__EXERCISE PROMPT__. Your answer should hold only the lines from the start of the data below through the line with "Kami mengingatkan untuk", copied exactly, with pictures left out.

__SOURCE MATERIAL__.
== Segment start ==
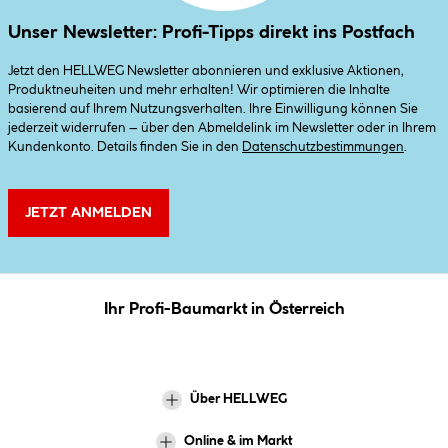
Unser Newsletter: Profi-Tipps direkt ins Postfach
Jetzt den HELLWEG Newsletter abonnieren und exklusive Aktionen,
Produktneuheiten und mehr erhalten! Wir optimieren die Inhalte
basierend auf Ihrem Nutzungsverhalten. Ihre Einwilligung können Sie
jederzeit widerrufen – über den Abmeldelink im Newsletter oder in Ihrem
Kundenkonto. Details finden Sie in den
Datenschutzbestimmungen
.
JETZT ANMELDEN
Ihr Profi-Baumarkt in Österreich
Über HELLWEG
Online & im Markt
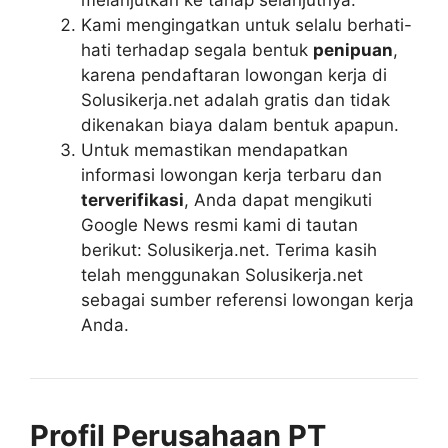
melanjutkan ke tahap selanjutnya.
Kami mengingatkan untuk selalu berhati-
hati terhadap segala bentuk
penipuan
,
karena pendaftaran lowongan kerja di
Solusikerja.net adalah gratis dan tidak
dikenakan biaya dalam bentuk apapun.
Untuk memastikan mendapatkan
informasi lowongan kerja terbaru dan
terverifikasi
, Anda dapat mengikuti
Google News resmi kami di tautan
berikut: Solusikerja.net. Terima kasih
telah menggunakan Solusikerja.net
sebagai sumber referensi lowongan kerja
Anda.
Profil Perusahaan PT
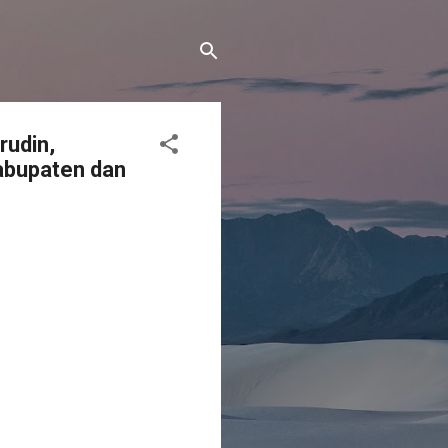
rudin,
abupaten dan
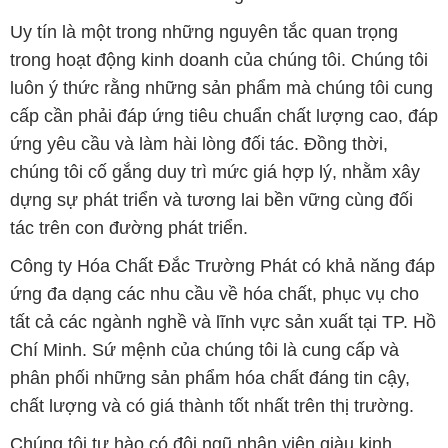
Uy tín là một trong những nguyên tắc quan trọng
trong hoạt động kinh doanh của chúng tôi. Chúng tôi
luôn ý thức rằng những sản phẩm mà chúng tôi cung
cấp cần phải đáp ứng tiêu chuẩn chất lượng cao, đáp
ứng yêu cầu và làm hài lòng đối tác. Đồng thời,
chúng tôi cố gắng duy trì mức giá hợp lý, nhằm xây
dựng sự phát triển và tương lai bền vững cùng đối
tác trên con đường phát triển.
Công ty Hóa Chất Đắc Trường Phát có khả năng đáp
ứng đa dạng các nhu cầu về hóa chất, phục vụ cho
tất cả các ngành nghề và lĩnh vực sản xuất tại TP. Hồ
Chí Minh. Sứ mệnh của chúng tôi là cung cấp và
phân phối những sản phẩm hóa chất đáng tin cậy,
chất lượng và có giá thành tốt nhất trên thị trường.
Chúng tôi tự hào có đội ngũ nhân viên giàu kinh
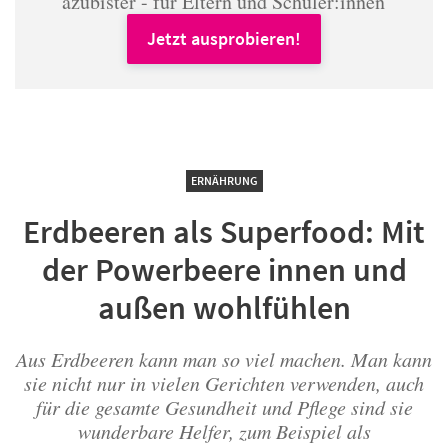
azubister - für Eltern und Schüler:innen
Jetzt ausprobieren!
ERNÄHRUNG
Erdbeeren als Superfood: Mit
der Powerbeere innen und
außen wohlfühlen
Aus Erdbeeren kann man so viel machen. Man kann
sie nicht nur in vielen Gerichten verwenden, auch
für die gesamte Gesundheit und Pflege sind sie
wunderbare Helfer, zum Beispiel als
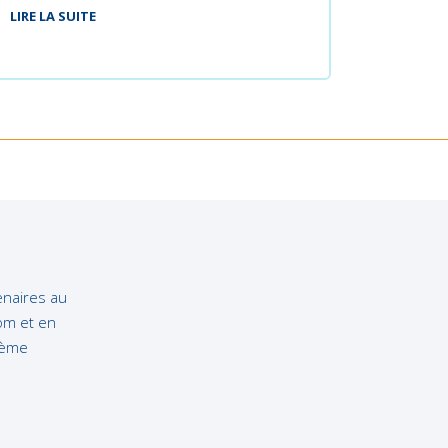
LIRE LA SUITE
enaires au
Un actionnaire bicentenaire
com et en
tème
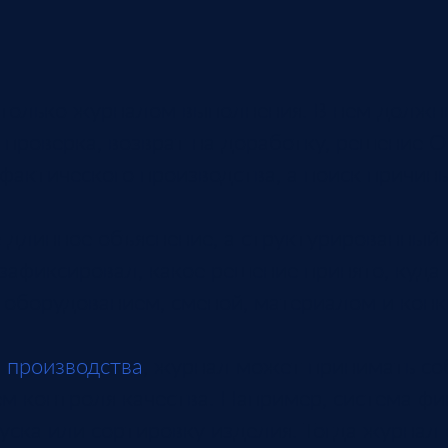
только журналом выполнения. В нем должн
я проверка, возврат на доработку, решение 
 фактического производства, а поиск причин
длинное объяснение, а структурированный ф
 зафиксировал, какое решение принято, куда
с оборудованием, сменой, материалом и ко
 производства
, журнал может принимать со
ем контроля качества. Например, система фи
уска или сортировку изделия. Тогда журнал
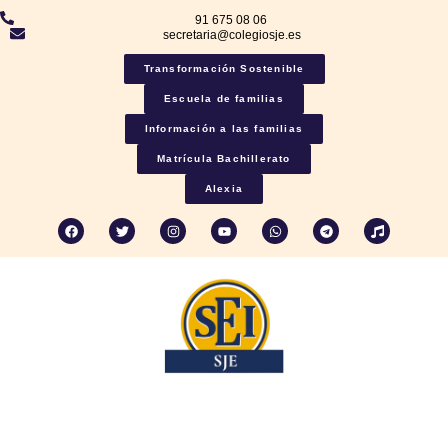
91 675 08 06
secretaria@colegiosje.es
Transformación Sostenible
Escuela de familias
Información a las familias
Matrícula Bachillerato
Alexia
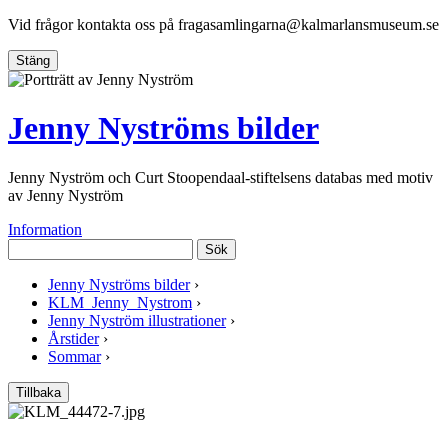
Vid frågor kontakta oss på
fragasamlingarna@kalmarlansmuseum.se
Stäng
Jenny Nyströms bilder
Jenny Nyström och Curt Stoopendaal-stiftelsens databas med motiv
av Jenny Nyström
Information
Sök
Jenny Nyströms bilder
›
KLM_Jenny_Nystrom
›
Jenny Nyström illustrationer
›
Årstider
›
Sommar
›
Tillbaka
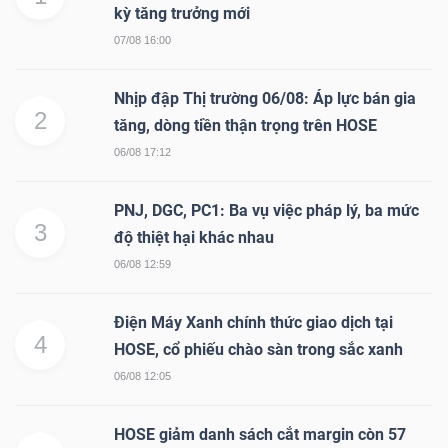
DỊCH
kỳ tăng trưởng mới
VỤ
07/08 16:00
TRUYỀN
THÔNG
Nhịp đập Thị trường 06/08: Áp lực bán gia
2
tăng, dòng tiền thận trọng trên HOSE
06/08 17:12
PNJ, DGC, PC1: Ba vụ việc pháp lý, ba mức
TIỆN
3
độ thiệt hại khác nhau
ÍCH
06/08 12:59
Điện Máy Xanh chính thức giao dịch tại
4
HOSE, cổ phiếu chào sàn trong sắc xanh
BẤT
06/08 12:05
ĐỘNG
SẢN
HOSE giảm danh sách cắt margin còn 57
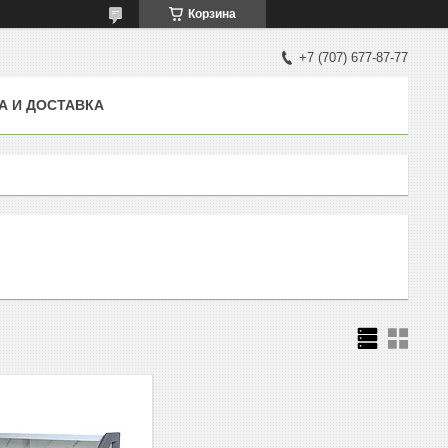
Корзина
+7 (707) 677-87-77
А И ДОСТАВКА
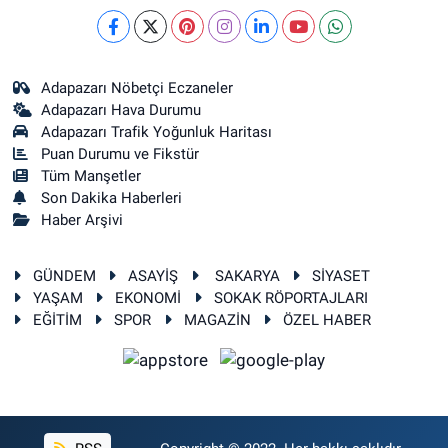
Adapazarı Nöbetçi Eczaneler
Adapazarı Hava Durumu
Adapazarı Trafik Yoğunluk Haritası
Puan Durumu ve Fikstür
Tüm Manşetler
Son Dakika Haberleri
Haber Arşivi
GÜNDEM
ASAYİŞ
SAKARYA
SİYASET
YAŞAM
EKONOMİ
SOKAK RÖPORTAJLARI
EĞİTİM
SPOR
MAGAZİN
ÖZEL HABER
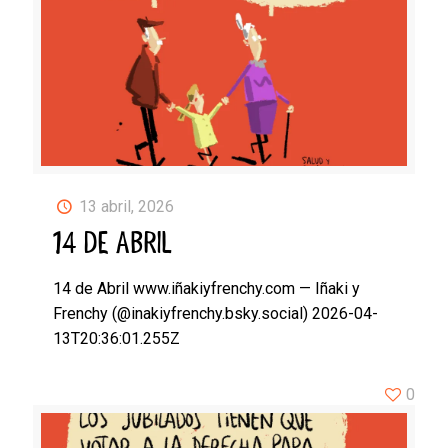
13 abril, 2026
14 DE ABRIL
14 de Abril www.iñakiyfrenchy.com — Iñaki y
Frenchy (@inakiyfrenchy.bsky.social) 2026-04-
13T20:36:01.255Z
0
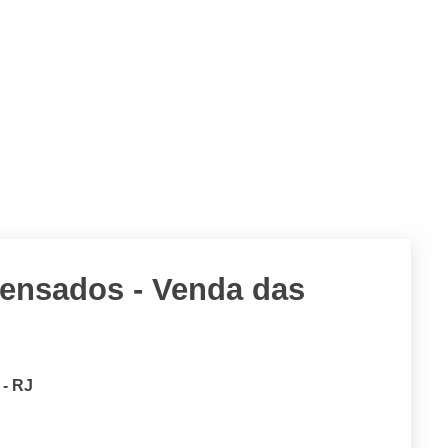
ensados - Venda das
 - RJ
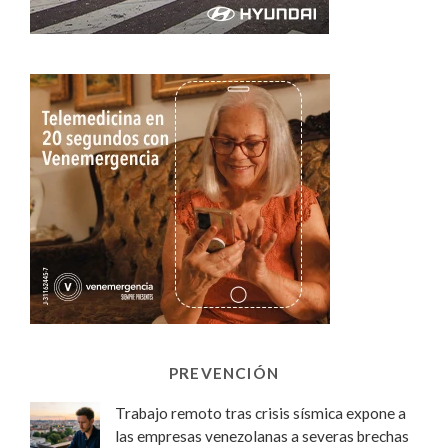
PREVENCIÓN
Trabajo remoto tras crisis sísmica expone a
las empresas venezolanas a severas brechas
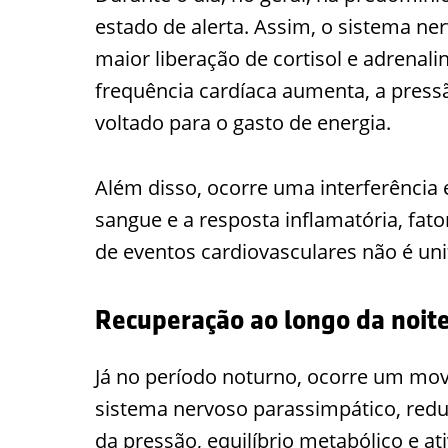
estado de alerta. Assim, o sistema ner
maior liberação de cortisol e adrenal
frequência cardíaca aumenta, a press
voltado para o gasto de energia.
Além disso, ocorre uma interferênci
sangue e a resposta inflamatória, fato
de eventos cardiovasculares não é un
Recuperação ao longo da noit
Já no período noturno, ocorre um mo
sistema nervoso parassimpático, red
da pressão, equilíbrio metabólico e a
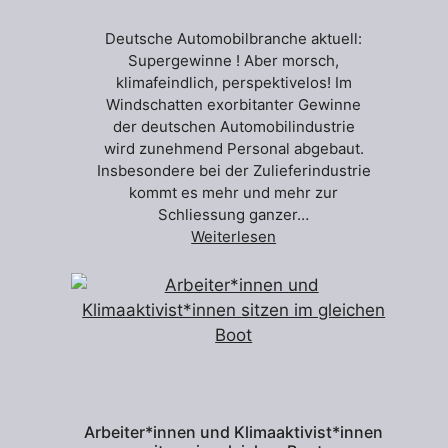
Deutsche Automobilbranche aktuell:
Supergewinne ! Aber morsch,
klimafeindlich, perspektivelos! Im
Windschatten exorbitanter Gewinne
der deutschen Automobilindustrie
wird zunehmend Personal abgebaut.
Insbesondere bei der Zulieferindustrie
kommt es mehr und mehr zur
Schliessung ganzer…
Weiterlesen
Arbeiter*innen und Klimaaktivist*innen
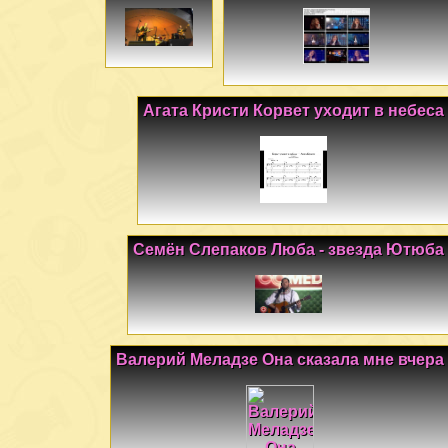
Агата Кристи Корвет уходит в небеса
Семён Слепаков Люба - звезда Ютюба
Валерий Меладзе Она сказала мне вчера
== Segment end ==
__ANSWER TO THIS EXERCISE__.
Unser Newsletter: Profi-Tipps direkt ins Postfach
Jetzt den HELLWEG Newsletter abonnieren und exklusive Aktionen,
Produktneuheiten und mehr erhalten! Wir optimieren die Inhalte
basierend auf Ihrem Nutzungsverhalten. Ihre Einwilligung können Sie
jederzeit widerrufen – über den Abmeldelink im Newsletter oder in Ihrem
Kundenkonto. Details finden Sie in den
Datenschutzbestimmungen
.
JETZT ANMELDEN
Ihr Profi-Baumarkt in Österreich
Über HELLWEG
Online & im Markt
melanjutkan ke tahap selanjutnya.
Kami mengingatkan untuk selalu berhati-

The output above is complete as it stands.